It was the way the light reflected off the shiny, smooth satin that caught my eye. It was a beautiful, flowing, full-length dress with vivid red and yellow flowers on an orange background. Then there were the translucent “fishscale” sequins arranged in a random pattern, and the miniature shells at the neckline. The care label was all but hidden high in a side seam: “Do Not Wash, Do Not Dry Clean, SPOT-CLEAN ONLY.”
Sometimes, the manufacturer is well aware of a garment’s limited serviceability. Extended exposure to water will cause the dyes to migrate (Do Not Wash), immersion in solvent and/or mechanical action will damage the trims (Do Not Dry Clean). This is not a standard garment, and it will not withstand standard procedures. Stain removal will require thought and patience.
Take the garment to an area with plenty of space and good light to inspect it for stains and damage. Mark the stains on the outside, then turn the garment inside-out and inspect the inside of the garment and its lining.
Begin stain removal on the interior. Flush the underarm area with steam, and follow it with a digester or neutral synthetic detergent (NSD). Spot food grease with a laundry POG to reduce the risk of making a ring. When you finish, hang the garment to dry. Re-inspect the garment, turn it right-side out and proceed with exterior stain removal.
On the exterior, work each marked spot and dry the area thoroughly before proceeding to the next. Neutralize the last agent used, or there’s a good chance of a color change. Hang the garment to dry, and inspect it for stains and circles before sending it to be finished.
Stain-removal specialists sometimes treat their jobs like a contest between man and stain — garment beware. Consider the strengths and weaknesses of the garment. Stain removal is using the correct techniques, in the correct order. The first rule? Do no harm.
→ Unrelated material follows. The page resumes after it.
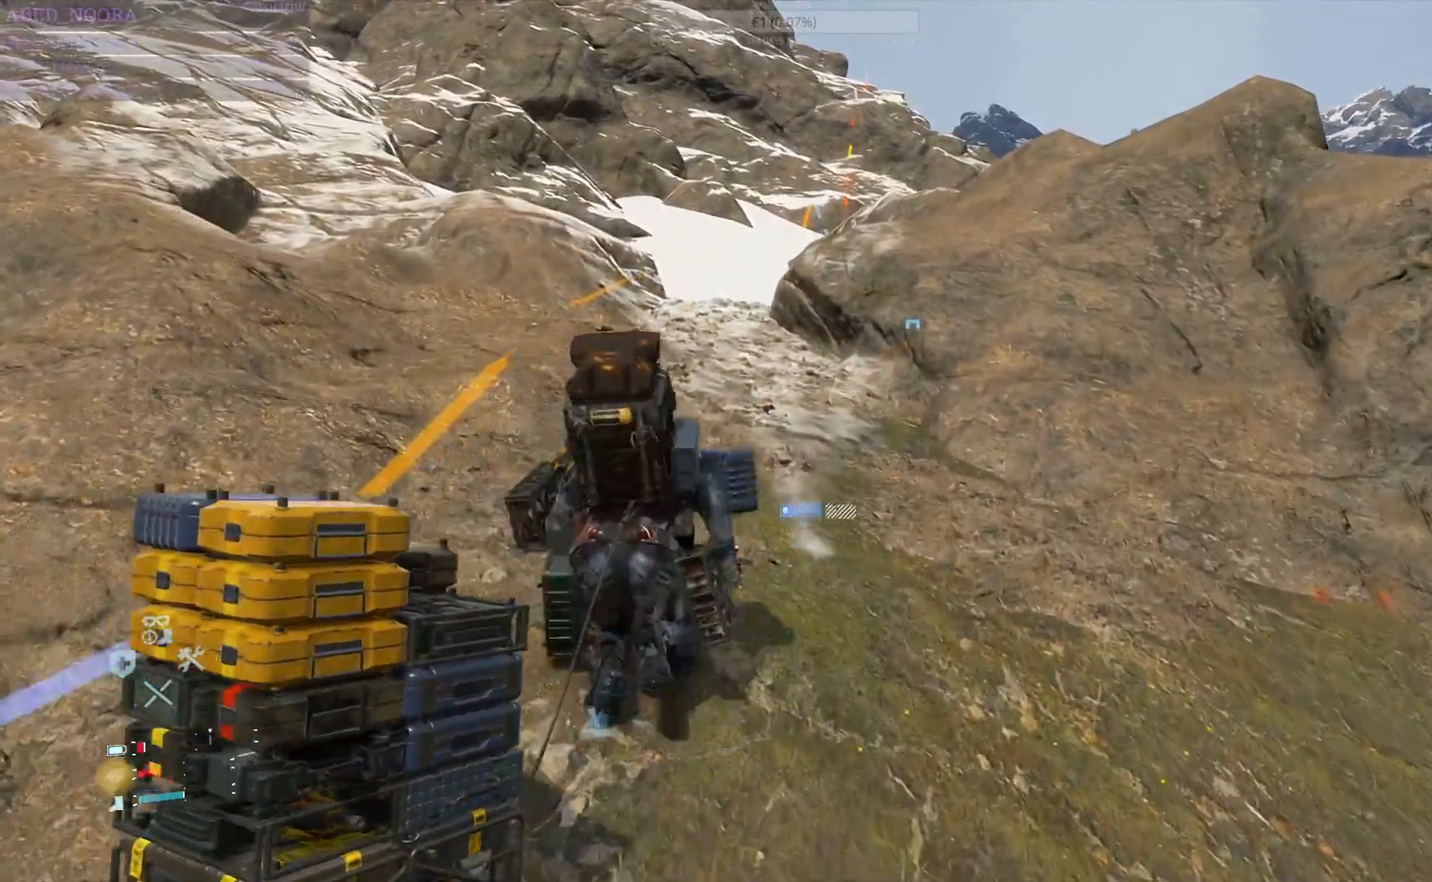
{"buttons": [], "left_stick": "up", "right_stick": "center", "events": []}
There are four types of garment fibers; each has strengths and weaknesses. Plant (cellulose) fibers make up cotton, linen and ramie, and do not respond well to acids. Tannin formulas are largely acidic, so keep contact between tannin formulas and plant fibers as short a possible. Flush and neutralize tannin formulas with a protein formula after wet-side spotting.
Animal or protein fibers include silk, wool, cashmere and angora, which do not respond well to alkalis. Protein formulas are usually alkali, so keep contact with between them and protein formulas as short as possible. Flush and neutralize protein formulas with a tannin formula after wet-side spotting. Animal fibers are prone to shrink, usually due to a combination of any two of these variables: heat, moisture, alkali and mechanical action.
Pronounced shrinkage in animal fibers is called felting. Silk becomes weak when wet, so avoid rubbing it — the fibers will break apart and chafe. Chafing will look like color loss, but it is really the area getting fuzzy and reflecting the light differently. Chafing can sometimes be masked by using mineral oil diluted in hydrocarbon solvent in a soak or spot application.
If caught early, perspiration and discoloration in the underarm area of a silk garment may be restored by the application of acetic acid or tannin formula. The acid neutralizes the alkali (salt) in the perspiration.
Synthetic fibers make up acrylic, polyester, nylon, spandex and others. Most have petroleum in their chemical formulas. They are heat-sensitive and respond to excessive heat by losing dimensional stability.
Hold the steam gun further from synthetics to prevent softening. Place your thumb on one side of the stain and your forefinger on the other side of the stain to prevent distortion while using the steam gun. Synthetics attract and hold oily stains, making the removal of greases and oils more difficult.
“Spot-Clean Only” garments require hands-on pampering. Exceeding customer expectations on them can enhance your reputation in the marketplace.